» **What to produce**
Nothing but the lines below between the line holding "14: (13, 249, 5.34)" and the line holding "26: (171, 178, 2.12)", inclusive, should appear in the answer, each set down exactly.

» **Information supplied**
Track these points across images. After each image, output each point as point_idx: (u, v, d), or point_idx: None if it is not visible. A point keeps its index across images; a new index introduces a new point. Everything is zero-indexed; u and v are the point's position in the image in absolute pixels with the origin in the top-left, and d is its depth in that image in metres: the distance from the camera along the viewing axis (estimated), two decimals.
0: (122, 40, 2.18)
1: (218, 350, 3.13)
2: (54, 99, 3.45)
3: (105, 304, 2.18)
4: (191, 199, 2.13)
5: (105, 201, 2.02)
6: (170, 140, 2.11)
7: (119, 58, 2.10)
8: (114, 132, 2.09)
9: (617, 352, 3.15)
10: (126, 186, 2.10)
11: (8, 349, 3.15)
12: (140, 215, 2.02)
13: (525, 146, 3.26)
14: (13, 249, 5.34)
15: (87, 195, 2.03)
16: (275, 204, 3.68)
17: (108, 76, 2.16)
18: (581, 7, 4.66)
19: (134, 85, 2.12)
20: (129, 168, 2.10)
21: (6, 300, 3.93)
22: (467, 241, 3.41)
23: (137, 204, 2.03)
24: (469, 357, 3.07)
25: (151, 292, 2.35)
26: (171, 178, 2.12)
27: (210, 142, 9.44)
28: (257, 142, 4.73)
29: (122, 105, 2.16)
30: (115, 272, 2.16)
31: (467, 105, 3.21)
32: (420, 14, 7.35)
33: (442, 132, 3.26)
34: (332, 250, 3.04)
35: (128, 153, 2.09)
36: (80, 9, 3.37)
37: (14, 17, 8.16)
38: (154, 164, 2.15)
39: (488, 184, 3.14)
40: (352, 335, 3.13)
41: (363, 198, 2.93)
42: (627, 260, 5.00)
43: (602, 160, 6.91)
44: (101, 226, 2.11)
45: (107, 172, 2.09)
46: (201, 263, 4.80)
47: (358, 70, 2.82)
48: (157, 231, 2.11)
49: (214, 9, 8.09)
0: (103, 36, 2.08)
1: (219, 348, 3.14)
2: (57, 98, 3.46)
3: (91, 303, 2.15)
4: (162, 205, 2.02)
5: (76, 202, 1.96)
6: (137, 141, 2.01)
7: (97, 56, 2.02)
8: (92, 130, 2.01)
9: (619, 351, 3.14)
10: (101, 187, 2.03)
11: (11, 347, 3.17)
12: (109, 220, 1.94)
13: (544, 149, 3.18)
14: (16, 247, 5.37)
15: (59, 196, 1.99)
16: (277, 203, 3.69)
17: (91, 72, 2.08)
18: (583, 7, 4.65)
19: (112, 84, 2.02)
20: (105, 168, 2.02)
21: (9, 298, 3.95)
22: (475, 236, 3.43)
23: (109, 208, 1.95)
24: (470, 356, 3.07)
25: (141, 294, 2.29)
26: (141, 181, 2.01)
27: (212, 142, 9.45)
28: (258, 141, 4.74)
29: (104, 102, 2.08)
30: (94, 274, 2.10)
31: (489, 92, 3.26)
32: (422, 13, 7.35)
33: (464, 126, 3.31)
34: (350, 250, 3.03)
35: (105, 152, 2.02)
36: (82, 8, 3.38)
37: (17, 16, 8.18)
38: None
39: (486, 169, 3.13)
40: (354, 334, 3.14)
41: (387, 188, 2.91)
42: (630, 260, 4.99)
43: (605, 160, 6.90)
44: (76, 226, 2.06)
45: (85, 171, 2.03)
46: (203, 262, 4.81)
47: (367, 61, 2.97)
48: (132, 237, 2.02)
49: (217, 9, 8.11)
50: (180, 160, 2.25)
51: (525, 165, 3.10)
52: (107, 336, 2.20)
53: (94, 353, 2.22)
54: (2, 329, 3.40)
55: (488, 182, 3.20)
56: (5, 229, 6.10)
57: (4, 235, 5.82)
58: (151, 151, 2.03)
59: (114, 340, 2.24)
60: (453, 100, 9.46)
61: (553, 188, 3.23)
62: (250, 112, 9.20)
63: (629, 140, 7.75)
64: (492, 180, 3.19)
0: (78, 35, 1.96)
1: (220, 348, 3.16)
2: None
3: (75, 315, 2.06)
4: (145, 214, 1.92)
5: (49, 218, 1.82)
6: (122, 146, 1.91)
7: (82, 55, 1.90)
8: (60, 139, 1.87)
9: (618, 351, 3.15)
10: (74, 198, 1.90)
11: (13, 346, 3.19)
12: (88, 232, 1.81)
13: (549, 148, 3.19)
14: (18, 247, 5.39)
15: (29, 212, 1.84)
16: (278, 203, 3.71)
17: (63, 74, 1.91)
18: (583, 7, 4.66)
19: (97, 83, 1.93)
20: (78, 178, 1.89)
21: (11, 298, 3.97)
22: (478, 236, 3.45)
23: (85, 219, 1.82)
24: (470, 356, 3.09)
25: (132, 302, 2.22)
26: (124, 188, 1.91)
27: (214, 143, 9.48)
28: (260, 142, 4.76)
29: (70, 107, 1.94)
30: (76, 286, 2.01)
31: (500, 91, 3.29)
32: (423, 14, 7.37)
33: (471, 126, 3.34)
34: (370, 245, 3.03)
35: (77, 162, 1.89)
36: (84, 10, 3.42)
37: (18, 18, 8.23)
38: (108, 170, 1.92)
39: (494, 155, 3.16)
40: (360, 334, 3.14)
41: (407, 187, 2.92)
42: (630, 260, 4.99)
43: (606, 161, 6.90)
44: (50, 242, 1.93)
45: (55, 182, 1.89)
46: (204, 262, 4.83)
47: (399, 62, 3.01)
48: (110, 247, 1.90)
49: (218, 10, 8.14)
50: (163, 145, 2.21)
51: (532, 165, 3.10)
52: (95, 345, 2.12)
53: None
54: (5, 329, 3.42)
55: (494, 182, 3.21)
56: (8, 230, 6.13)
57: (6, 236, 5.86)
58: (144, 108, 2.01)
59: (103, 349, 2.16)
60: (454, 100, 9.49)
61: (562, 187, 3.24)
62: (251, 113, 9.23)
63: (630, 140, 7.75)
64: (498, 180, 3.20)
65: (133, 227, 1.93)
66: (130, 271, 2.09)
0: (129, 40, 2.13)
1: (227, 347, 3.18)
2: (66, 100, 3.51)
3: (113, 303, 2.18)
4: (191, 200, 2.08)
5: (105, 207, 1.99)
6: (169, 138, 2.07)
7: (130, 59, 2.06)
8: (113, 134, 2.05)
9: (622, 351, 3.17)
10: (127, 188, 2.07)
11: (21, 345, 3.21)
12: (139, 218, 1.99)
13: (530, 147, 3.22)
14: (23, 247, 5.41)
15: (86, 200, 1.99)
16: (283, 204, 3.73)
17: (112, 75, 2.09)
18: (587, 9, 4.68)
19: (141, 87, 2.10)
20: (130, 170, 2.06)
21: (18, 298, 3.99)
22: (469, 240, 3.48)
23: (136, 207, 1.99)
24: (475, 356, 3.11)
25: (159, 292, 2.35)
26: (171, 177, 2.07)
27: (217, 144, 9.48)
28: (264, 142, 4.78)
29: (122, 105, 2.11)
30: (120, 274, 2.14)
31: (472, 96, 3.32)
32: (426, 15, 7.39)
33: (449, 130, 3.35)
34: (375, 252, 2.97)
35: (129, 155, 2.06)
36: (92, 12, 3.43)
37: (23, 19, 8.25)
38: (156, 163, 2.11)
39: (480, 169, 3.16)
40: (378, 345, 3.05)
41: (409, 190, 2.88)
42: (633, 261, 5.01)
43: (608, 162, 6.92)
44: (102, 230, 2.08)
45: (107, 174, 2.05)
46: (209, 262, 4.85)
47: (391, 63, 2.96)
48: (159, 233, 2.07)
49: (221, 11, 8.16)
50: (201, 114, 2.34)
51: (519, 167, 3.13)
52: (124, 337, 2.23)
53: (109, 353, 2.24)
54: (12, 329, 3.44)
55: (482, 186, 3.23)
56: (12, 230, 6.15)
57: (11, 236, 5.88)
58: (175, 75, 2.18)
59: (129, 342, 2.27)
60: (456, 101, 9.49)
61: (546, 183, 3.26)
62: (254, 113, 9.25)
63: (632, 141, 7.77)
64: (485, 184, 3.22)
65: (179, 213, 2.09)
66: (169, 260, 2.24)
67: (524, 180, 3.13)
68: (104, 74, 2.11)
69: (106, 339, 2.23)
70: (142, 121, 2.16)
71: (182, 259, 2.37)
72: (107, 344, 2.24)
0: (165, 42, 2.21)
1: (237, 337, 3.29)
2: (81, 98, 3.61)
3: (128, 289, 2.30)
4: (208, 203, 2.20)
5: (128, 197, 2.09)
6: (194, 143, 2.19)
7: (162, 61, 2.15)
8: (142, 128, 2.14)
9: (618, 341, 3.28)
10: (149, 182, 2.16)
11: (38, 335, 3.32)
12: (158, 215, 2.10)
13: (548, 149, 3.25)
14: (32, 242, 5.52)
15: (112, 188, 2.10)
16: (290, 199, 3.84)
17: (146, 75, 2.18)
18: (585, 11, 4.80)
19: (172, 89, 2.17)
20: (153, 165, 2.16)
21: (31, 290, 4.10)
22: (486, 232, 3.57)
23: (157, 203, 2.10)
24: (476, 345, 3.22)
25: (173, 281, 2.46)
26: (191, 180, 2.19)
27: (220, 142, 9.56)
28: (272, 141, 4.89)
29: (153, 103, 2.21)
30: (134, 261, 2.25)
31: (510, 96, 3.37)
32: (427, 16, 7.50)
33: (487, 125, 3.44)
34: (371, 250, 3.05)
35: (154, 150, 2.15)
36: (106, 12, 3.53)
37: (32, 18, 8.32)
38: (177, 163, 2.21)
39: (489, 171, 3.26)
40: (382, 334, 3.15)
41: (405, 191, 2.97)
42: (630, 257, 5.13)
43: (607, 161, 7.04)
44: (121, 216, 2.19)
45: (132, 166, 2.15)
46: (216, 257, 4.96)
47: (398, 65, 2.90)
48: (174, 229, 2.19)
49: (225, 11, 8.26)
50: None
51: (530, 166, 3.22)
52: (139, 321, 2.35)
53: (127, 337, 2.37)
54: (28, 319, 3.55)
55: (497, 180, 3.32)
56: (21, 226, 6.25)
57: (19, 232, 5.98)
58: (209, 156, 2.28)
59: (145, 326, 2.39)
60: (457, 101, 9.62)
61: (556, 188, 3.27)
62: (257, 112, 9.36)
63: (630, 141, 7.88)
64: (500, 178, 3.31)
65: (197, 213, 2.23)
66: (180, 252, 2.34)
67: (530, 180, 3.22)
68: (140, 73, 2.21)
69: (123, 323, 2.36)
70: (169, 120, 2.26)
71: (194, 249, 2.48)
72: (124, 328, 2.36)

» **Answer**
14: (13, 249, 5.34)
15: (87, 195, 2.03)
16: (275, 204, 3.68)
17: (108, 76, 2.16)
18: (581, 7, 4.66)
19: (134, 85, 2.12)
20: (129, 168, 2.10)
21: (6, 300, 3.93)
22: (467, 241, 3.41)
23: (137, 204, 2.03)
24: (469, 357, 3.07)
25: (151, 292, 2.35)
26: (171, 178, 2.12)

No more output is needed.